• _Aufgaben_
• A. Fasse im Text über die Napoleonischen Kriege den Absatz, der mit „Eine bedeutende Wende im Kriegsgeschehen“ beginnt, als kurze Stichpunktliste zusammen. Die wesentlichen Fakten sollen erhalten bleiben.
• B. Welche Festung schließt Blücher laut seinem Brief im Text über die Napoleonischen Kriege völlig ein?
• C. Setze den Text über die Napoleonischen Kriege dort fort, wo er endet.

• _Vorliegender Text_

Brief des preußischen Generalfeldmarschalls Gebhard Leberecht von Blücher an seine Frau:

Bacharach, den 1. Januar 1814

Herzens libe Frau.
Der frühe neujahrsmorgen wahr vor mich erfreulig da ich den Stolzen Rein Passirte, die uffer ertöhnten vor freudengeschrey, und meine braven Truppen Empfingen mich mit Jubel, der widerstandt des Feindes wahr nicht bedeuttendt, ich schlisse nun die Festung Mainz völlig ein, [] der lehrm von meinen braven Cameratten ist ist so groß daß ich mich verbergen muß damit alles zur Ruhe komt; die jenseittigen deutschen bewohner Empfangen uns mit Freudenträhnen [].
lebenslang dein Blücher.[3]

 

1863

Die Napoleonischen Kriege wirkten sich auch auf kleine Ortschaften wie beispielsweise Lampertheim aus. Nicht nur dadurch, dass sich viele französische Ausdrücke in den Dialekt einschlichen.
Eine bedeutende Wende im Kriegsgeschehen ergab sich vom 16. bis zum 19. Oktober mit der Völkerschlacht bei Leipzig, als das durch den russischen Winter stark geschwächte Heer Napoleon Bonapartes sich den Truppen von Preußen, Österreich, Schweden und Russland geschlagen geben musste. Die Verbündeten setzten nach der Schlacht der sich über den Rhein zurückziehenden französischen Armee trotz der beginnenden kalten Jahreszeit nach. Immer wieder kam es im Laufe der folgenden Wochen zu Gefechten mit Verlusten auf beiden Seiten. Doch am 31. März 1814 zogen die Monarchen von Preußen und Russland schließlich siegreich in Paris ein.

 

(2) Generalfeldmarschall
Gebhard Leberecht von Blücher. (Unbekannt, zw. 1815 und 1819, nach Paul Ernst Gebauer. Stiftung Stadtmuseum Berlin, Inv.-Nr. GEM 75/10)

[Einträge, einer Sammlung entnommen]
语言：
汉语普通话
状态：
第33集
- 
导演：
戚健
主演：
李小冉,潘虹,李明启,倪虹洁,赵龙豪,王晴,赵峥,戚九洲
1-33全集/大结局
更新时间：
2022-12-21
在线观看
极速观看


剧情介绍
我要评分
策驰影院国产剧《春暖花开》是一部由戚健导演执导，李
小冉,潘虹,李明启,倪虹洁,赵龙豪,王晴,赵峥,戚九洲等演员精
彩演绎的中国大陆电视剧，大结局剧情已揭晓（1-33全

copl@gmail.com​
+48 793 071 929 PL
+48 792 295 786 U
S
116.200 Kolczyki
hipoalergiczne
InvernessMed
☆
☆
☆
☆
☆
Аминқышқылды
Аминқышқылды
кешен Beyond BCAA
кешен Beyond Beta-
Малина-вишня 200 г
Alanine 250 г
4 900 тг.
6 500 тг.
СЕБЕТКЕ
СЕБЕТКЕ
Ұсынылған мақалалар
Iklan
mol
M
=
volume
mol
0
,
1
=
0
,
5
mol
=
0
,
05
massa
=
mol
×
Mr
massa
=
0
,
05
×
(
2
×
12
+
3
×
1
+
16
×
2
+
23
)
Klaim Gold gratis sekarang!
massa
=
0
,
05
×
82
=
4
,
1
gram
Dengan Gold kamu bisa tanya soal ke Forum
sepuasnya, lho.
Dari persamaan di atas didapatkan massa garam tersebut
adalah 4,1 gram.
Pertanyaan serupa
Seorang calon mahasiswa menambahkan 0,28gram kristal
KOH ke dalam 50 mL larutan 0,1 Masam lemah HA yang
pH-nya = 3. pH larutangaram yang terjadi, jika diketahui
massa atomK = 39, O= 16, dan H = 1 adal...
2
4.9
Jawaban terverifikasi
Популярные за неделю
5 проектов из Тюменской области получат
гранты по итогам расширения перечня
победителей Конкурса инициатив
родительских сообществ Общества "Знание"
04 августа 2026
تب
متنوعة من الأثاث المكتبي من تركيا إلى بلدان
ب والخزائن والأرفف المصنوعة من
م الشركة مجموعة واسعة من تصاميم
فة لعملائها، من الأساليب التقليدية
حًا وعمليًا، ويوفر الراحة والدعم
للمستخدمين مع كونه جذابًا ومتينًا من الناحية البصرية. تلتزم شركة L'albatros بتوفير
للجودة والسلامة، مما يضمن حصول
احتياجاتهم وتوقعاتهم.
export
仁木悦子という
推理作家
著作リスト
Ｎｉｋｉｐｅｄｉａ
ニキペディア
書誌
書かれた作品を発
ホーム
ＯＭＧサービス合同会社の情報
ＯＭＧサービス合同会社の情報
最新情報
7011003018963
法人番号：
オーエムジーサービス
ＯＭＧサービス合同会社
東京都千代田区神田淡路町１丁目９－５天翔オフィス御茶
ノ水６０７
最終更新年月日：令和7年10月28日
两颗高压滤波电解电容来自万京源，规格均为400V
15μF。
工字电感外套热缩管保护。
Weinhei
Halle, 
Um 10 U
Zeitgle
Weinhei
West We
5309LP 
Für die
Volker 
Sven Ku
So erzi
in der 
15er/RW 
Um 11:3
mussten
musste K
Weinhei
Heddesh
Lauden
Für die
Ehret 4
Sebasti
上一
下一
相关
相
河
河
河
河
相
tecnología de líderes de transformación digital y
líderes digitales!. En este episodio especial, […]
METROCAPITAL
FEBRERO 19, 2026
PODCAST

• _Lösungen je Aufgabe_
• A.
- Wende im Krieg: Völkerschlacht bei Leipzig vom 16. bis 19. Oktober
- Napoleons Heer war durch den russischen Winter stark geschwächt und unterlag Preußen, Österreich, Schweden und Russland.
- Die Verbündeten verfolgten die über den Rhein zurückweichende französische Armee trotz der beginnenden Kälte.
- In den folgenden Wochen kam es wiederholt zu Gefechten mit Verlusten auf beiden Seiten.
- Am 31. März 1814 zogen die Monarchen von Preußen und Russland siegreich in Paris ein.

• B. Die Festung Mainz.

• C.
Auch 50 Jahre nach der Völkerschlacht wurde der Sieg über Napoleon gefeiert. In der Chronik der evangelischen Gemeinde Lampertheims ist zu lesen:

 

19. October. Die 50jährige Gedächtnisfeier der am 16.-19. Oktober 1813 geschlagenen Völkerschlacht bei Leipzig wurde auch hier festlich begangen, [] Dort hielt vom Balcon des Rathhauses herab der katholische Lehrer Burk eine entsprechende Rede, gegen deren Ende ein bengalisches Feuer aufflammte. Der in dem Rathhaus versammelte Gesangsverein sang „Deutschland, Deutschland über alles“. Die Musik intonierte „Heil unserm Fürsten, Heil“, und der unabsehbare Zug bewegte sich nach dem Altrheine, wo Raketen in die Höhe stiegen [] gerade da wo der Sandbeuneweg mündet, ein mächtiges Freudenfeuer angezündet worden war. Dort sang man das von Gemeinderechner Roßler gedichtete Lied nach der Melodie

„Heil unserm Bunde, Heil“.

Schwer lag der Fremden Hand / Auf Volk und Vaterland / Schmachvolle Zeit / Heilige Völkerschlacht / Glühend sei dein gedacht / Von der Tirannen Macht / Hast du befreit!.[4]

 

1913

Blüchers Rheinübergang bei Kaub im Jahr 1813 gilt als Ereignis von kriegsgeschichtlicher Bedeutung. Dies geschah jedoch zu großen Teilen auf Kosten der Gemeinden Kaub und Weisel. Auch 100 Jahre danach war die Erinnerung in Kaub noch sehr lebendig und immer wieder Gegenstand von geschichtlichen Untersuchungen durch ansässige Heimatforscher.

 

(3) Wilhelm Camphausen, Blüchers Rheinübergang bei Kaub, 1859 (im Mittelrhein Museum Koblenz - Invent.-Nr.: M 489)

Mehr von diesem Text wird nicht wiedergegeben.